Bisnis.com, JAKARTA - Dalam Kamus Besar Bahasa Indonesia (KBII) menyirih berasal dari kata sirih yaitu tumbuhan yang merambat dengan rasa daun yang agak pedas. Menyirih sendiri adalah kegiatan mengunyah sirih.
Menurut sejarah Asia kegiatan menyirih pertama kali dilakukan oleh bangsa China dan India. Dari sanalah menyebar hingga Negara di Asia lainnya. Di Indonesia sendiri sejak abad ke-6 masehi, masyarakat mulai melakukan kegiatan menyirih.
Tidak hanya dilakukan oleh rakyat jelata saja, para bangsawan dan kerajaan dahulunya juga melakukan kegiatan ini. Menyirih tidak hanya dilakukan sebagai kegiatan rutin sehari-hari. Menyirih menjadi agenda wajib dalam kegiatan upacara adat seperti, kelahiran, kematian, pernikahan ataupun penyambutan tamu.
Campuran yang digunakan biasanya berbeda antar satu daerah dengan daerah lain. Namun pada umumnya bahan utama untuk meyirih yaitu daun sirih, pinang, gambir dan kapur sirih. Sebagaimana khasanah budaya Indonesia yang sarat akan makna bahan-bahan menyirih di atas pun mempunyai arti.
Seperti daun sirih, daunya yang tumbuh secara menjalar dengan rimbun serta membutuhkan tanaman lain untuk bersandar namun tidak merusak adalah perlambang sifat rendah hati, member serta selalu memuliakan orang lain. Sifat-sifat ini diharapkan ada pada setiap generasi bangsa Indonesia.
Kemudian ada pinang, pohonnya yang tumbuh menjulang tinggi melambangkan keturunan yang baik dan santun budi pekertinya. Gambir yang pahit melambangkan kesabaran dalam melakukan proses sedangkan kapur sirih adalah perlambang hati yang selalu memiliki niat bersih dan tulus.
Ketika akan menyirih seluruh bahan tersebut kecuali daun sirih ditumbuk halus kemudian dimasukkan ke dalam daun sirih. Menyatap sirih ini dengan cara mengunyah dan menggosok-gosokkan pada gigi.
Khasiat menyirih sendiri dahulunya sebagai penghilang rasa dingin yang kini banyak masyarakat beralih pada rokok. Para leluhur juga sepakat dengan menyirih meski menimbulkan warna merah pada gigi, lidah dan bibir namun sangat baik untuk kesehatan gusi dan mulut.
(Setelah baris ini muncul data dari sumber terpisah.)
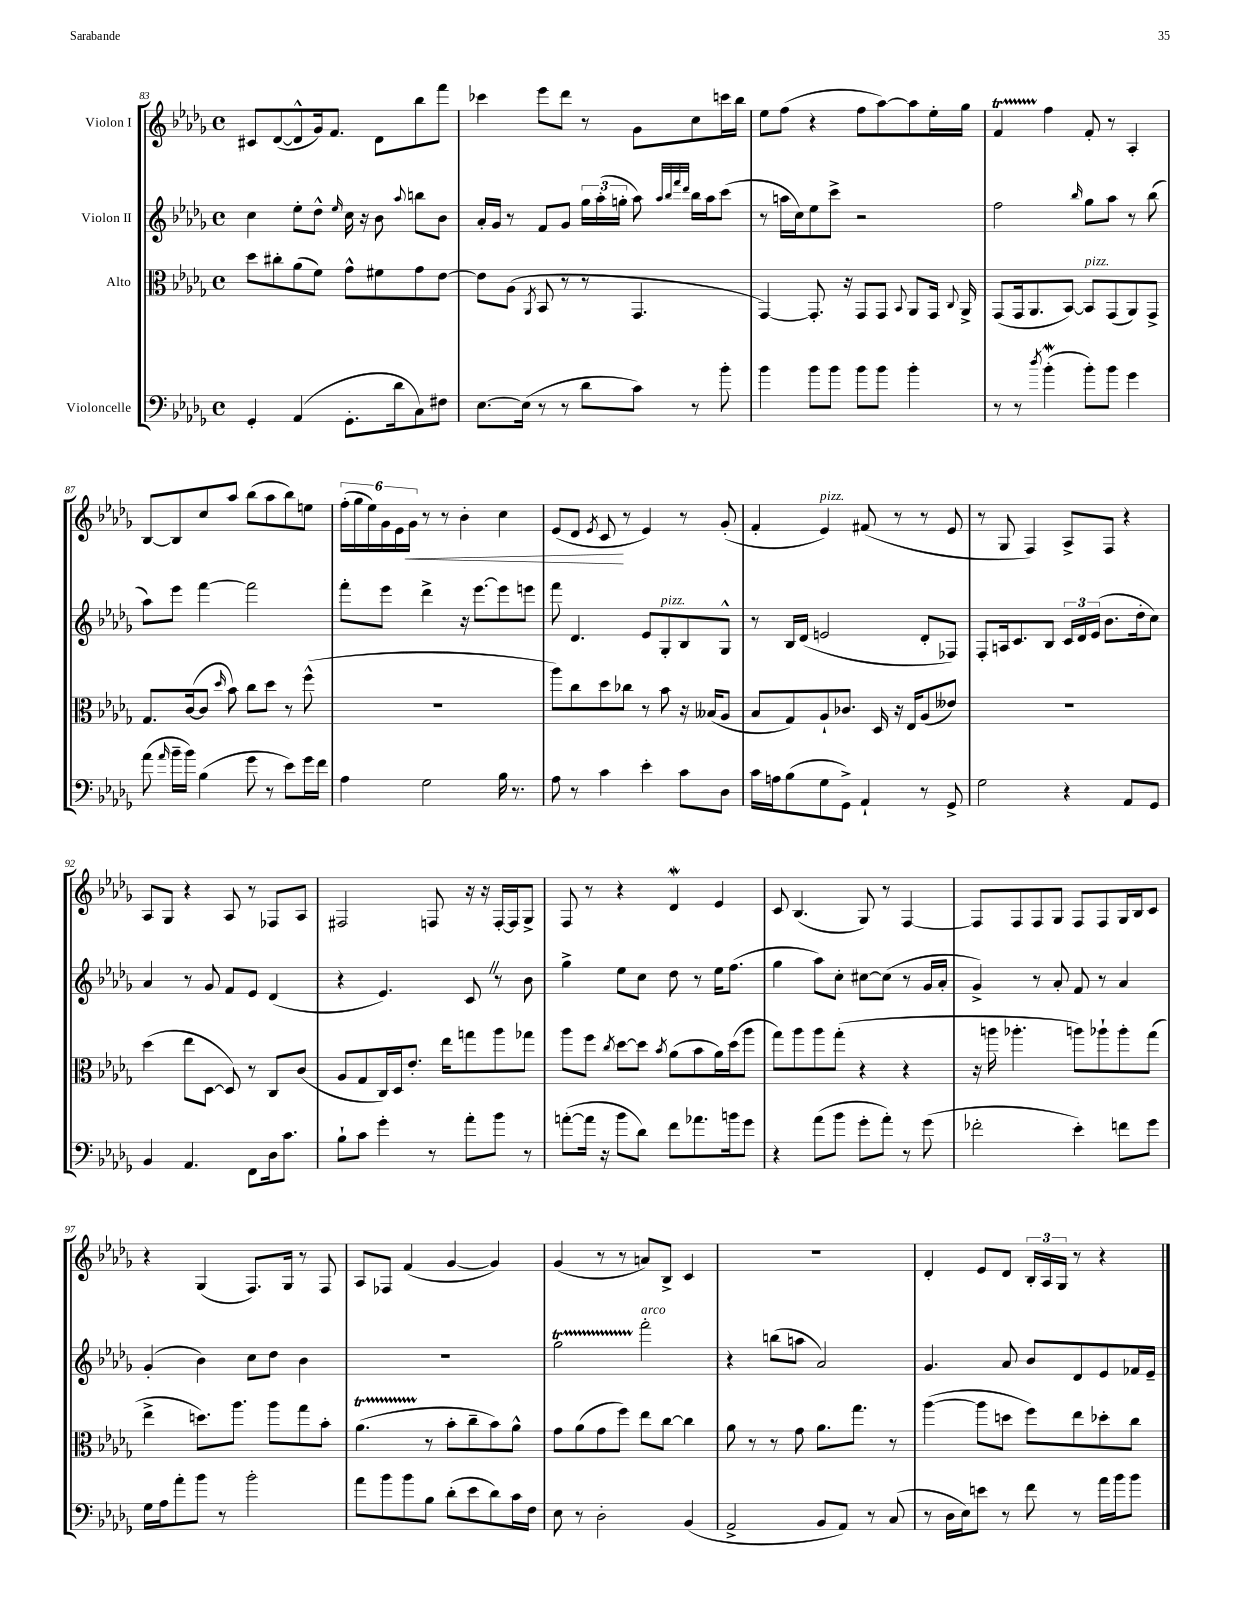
<<
\new StaffGroup <<
\new Staff = "s0" \with { instrumentName = "Violon I" } {
    \clef treble \key des \major \defaultTimeSignature \time 4/4
    \autoBeamOff cis'8[ des'8~( des'8-^ ges'16) f'8.] des'8[ bes''8 f'''8] |
    ces'''4 ees'''8[ des'''8] r8 ges'8[ c''8 c'''16 bes''16] |
    ees''8[ f''8]( r4 f''8[ aes''8~) aes''8 ees''16-. ges''16] |
    f'4\startTrillSpan f''4\stopTrillSpan f'8-. r8 aes4-. |
    bes8[~ bes8 c''8 aes''8] bes''8[( aes''8 bes''8) e''8] |
    \tuplet 6/4 { f''16[-.( ges''16 ees''16) ges'16 ees'16 ges'16]\< } r8 r8 bes'4-. c''4 |
    ees'8[( des'8] \acciaccatura { ees'8 } c'8\! r8 ees'4) r8 ges'8-.( |
    f'4-. ees'4^\markup { \italic "pizz." }) fis'8( r8 r8 ees'8 |
    r8 ges8 f4) aes8[-> f8] r4 |
    aes8[ ges8] r4 aes8 r8 fes8[ aes8] |
    fis2 f8 r16 r16 f16[~-. f16 ges8]-> |
    f8 r8 r4 des'4\mordent ees'4 |
    c'8 bes4.( ges8) r8 f4~ |
    f8[ f8 f8 ges8] f8[ f8 ges16 bes16 c'8] |
    r4 ges4( f8.[) ges16] r8 f8 |
    aes8[ fes8] f'4( ges'4~ ges'4) |
    ges'4( r8 r8 a'8[) bes8]-> c'4 |
    R1 |
    des'4-. ees'8[ des'8] \tuplet 3/2 { bes16[-. aes16 ges16] } r8 r4 \bar "|." |
}
\new Staff = "s1" \with { instrumentName = "Violon II" } {
    \clef treble \key des \major \defaultTimeSignature \time 4/4
    \autoBeamOff c''4 ees''8[-. des''8]-^ \grace { ees''16 } c''16 r16 bes'8 \appoggiatura { aes''8 } b''8[ bes'8] |
    aes'16[-. ges'16] r8 f'8[ ges'8] \tuplet 3/2 { ges''16[ aes''16-.( g''16]-. } aes''8) \grace { aes''32[ bes''32 f'''32 des'''32] } bes''16[ aes''16 c'''8]( |
    r8 a''16[ c''16) ees''8 c'''8]-> r2 |
    f''2 \grace { bes''16 } ges''8[ aes''8] r8 bes''8( |
    aes''8[) ees'''8] f'''4~ f'''2 |
    f'''8[-. ees'''8] des'''4-> r16 ees'''8.[~ ees'''8 e'''8] |
    f'''8 des'4. ees'8[ ges8-.^\markup { \italic "pizz." } bes8 ges8]-^ |
    r8 bes16[ des'16]( e'2 des'8[-. fes8]) |
    f8[-. a16 c'8. bes8] \tuplet 3/2 { c'16[ des'16 ees'16]( } bes'8.[ des''16-. c''8]) |
    aes'4 r8 ges'8 f'8[ ees'8] des'4( |
    r4 ees'4.) c'8 \once \override BreathingSign.text = \markup { \musicglyph "scripts.caesura.straight" } \breathe r8 bes'8 |
    ges''4-> ees''8[ c''8] des''8 r8 ees''16[ f''8.]( |
    ges''4 aes''8[) c''8]-. cis''8[~ cis''8]( r8 ges'16[ aes'16]-. |
    ges'4->) r8 aes'8-. f'8 r8 aes'4 |
    ges'4-.( bes'4) c''8[ des''8] bes'4 |
    R1 |
    ges''2\startTrillSpan f'''2-.\stopTrillSpan^\markup { \italic "arco" } |
    r4 b''8[( a''8] aes'2) |
    ges'4. aes'8 bes'8[ des'8 ees'8 fes'16 ees'16]-- \bar "|." |
}
\new Staff = "s2" \with { instrumentName = "Alto" } {
    \clef alto \key des \major \defaultTimeSignature \time 4/4
    \autoBeamOff des''8[ cis''8-. aes'8( f'8]) ges'8[-^ fis'8 ges'8 ees'8]~ |
    ees'8[ aes8]( \acciaccatura { aes,8 } bes,8 r8 r8 ges,4. |
    ges,4~) ges,8.-. r16 ges,8[ ges,8] \appoggiatura { bes,8 } aes,8[ ges,16] \appoggiatura { c8 } aes,16-> |
    ges,8[( ges,16 aes,8. bes,8]~) bes,8[^\markup { \italic "pizz." } ges,8( aes,8) ges,8]-> |
    ges8.[ c'16~( c'8] \grace { des''16 } bes'8) c''8[ des''8] r8 f''8-^( |
    R1 |
    aes''8[) c''8 des''8 ces''8] r8 bes'8 r16 beses16[( aes8] |
    bes8[ ges8) aes8-! ces'8.] des16 r16 ees16[ aes8( eeses'8]) |
    R1 |
    des''4( ees''8[ des8]~ des8) r8 c8[ c'8]( |
    aes8[ ges8 c16) des16 ees'8.]-. ees''16[ g''8 aes''8 ges''8] |
    aes''8[ f''8] \acciaccatura { c''8 } des''8[~ des''8] \acciaccatura { bes'8 } aes'8[( bes'8 aes'16) des''16( aes''8] |
    ges''8[) aes''8 aes''8 ges''8]-.( r4 r4 |
    r16 a''16 aes''4.-. a''8[) aes''8-! aes''8-. ges''8]( |
    ees''4-> d''8.[) aes''8.] aes''8[ ges''8 bes'8]-. |
    aes'4.\startTrillSpan( r8\stopTrillSpan bes'8[-. c''8-- bes'8) aes'8]-^ |
    ges'8[ aes'8( ges'8 f''8]) ees''8[ c''8]~ c''4 |
    aes'8 r8 r8 ges'8 aes'8.[ ges''8.] r8 |
    aes''4~( aes''8[ d''8] f''8[) ees''8 des''8-. c''8] \bar "|." |
}
\new Staff = "s3" \with { instrumentName = "Violoncelle" } {
    \clef bass \key des \major \defaultTimeSignature \time 4/4
    \autoBeamOff ges,4-. aes,4( ges,8.[-. des'16 c8) fis8] |
    ees8.[~ ees16]( r8 r8 des'8[ c'8]) r8 bes'8-. |
    bes'4 bes'8[ bes'8] bes'8[ bes'8] bes'4-. |
    r8 r8 \acciaccatura { des''8 } bes'4-.\mordent( bes'8[-.) bes'8] ges'4 |
    aes'8( \grace { aes'16 } bes'16[-- bes'16]) bes4( ges'8 r8 ees'8[) ges'16 f'16] |
    aes4 ges2 bes16 r8. |
    aes8 r8 c'4 ees'4-. c'8[ des8] |
    c'16[ a16 bes8( ges8 ges,8]->) aes,4-! r8 ges,8-> |
    ges2 r4 aes,8[ ges,8] |
    bes,4 aes,4. f,8[ des16 c'8.] |
    bes8[-! c'8] ges'4-. r8 aes'8[-. bes'8] r8 |
    a'8[~-.( a'16] r16 bes'8[ des'8]) f'8[ aes'8. b'16 ges'8] |
    r4 aes'8[( bes'8] ges'8[-. aes'8]-.) r8 ges'8( |
    fes'2-. ees'4-.) f'8[ ges'8] |
    ges16[ aes16 aes'8-. bes'8] r8 bes'2-. |
    aes'8[ bes'8 bes'8 bes8] des'8[-.( ees'8 des'8) c'16 f16] |
    ees8 r8 des2-. bes,4( |
    aes,2-> bes,8[ aes,8]) r8 c8( |
    r8 des16[ ees16) e'8] r8 f'8 r8 aes'16[ bes'16 bes'8] \bar "|." |
}
>>
>>
\layout { \context { \Score currentBarNumber = #83 } }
Masyarakat Jawa sendiri dikenal mempunyai tempat sirih khusus yang terbuat dari logam namanya pakinangan. Masyarakat Sunda memiliki telepok atau wadah seureuh yang berasal dari anyaman daun pandan yang berbentuk kotak dan memiliki penutup dari bahan yang sama.
Dari Pulau Jawa kita menuju Sumatera, ada Suku Melayu yang memiliki tepak sirih yang terbuat dari bahan kuningan, perak bahkan emas dengan beragam bentuknya seperti bulat dan kotak. Lain dengan Masyarakat Batak yang memiliki hajut, ia terbuat dari manik-manik yang bewarna-warni.
Di Nias disebut bolanofa, bola artinya tempat, afo artinya lima. Maksudnya ada lima bahan menyirih yang diletakkan dalam satu tempat. Bolanofa sendiri dibuat dari anyaman rumput-rumput rawa.
Selain masyarakat Jawa dan Sumatra di Kalimantan Timur Suku Dayak menyebut tempat sirih sebagai penginangan. Panginangan terbuat dari anyaman bambu atau rotan, namun ada pula yang membuatnya dari manik-manik yang beragam warna.
Di Timor Tengah Selatan, NTT terbuat dari anyaman daun lontar dengan lapisan manik-manik pada bagian luarnya. Masyarakat setempat menyebutnya oko mama. Bima, NTB tempat sirih disebut salapa yang terbuat dari logam kuningan, perak atau emas.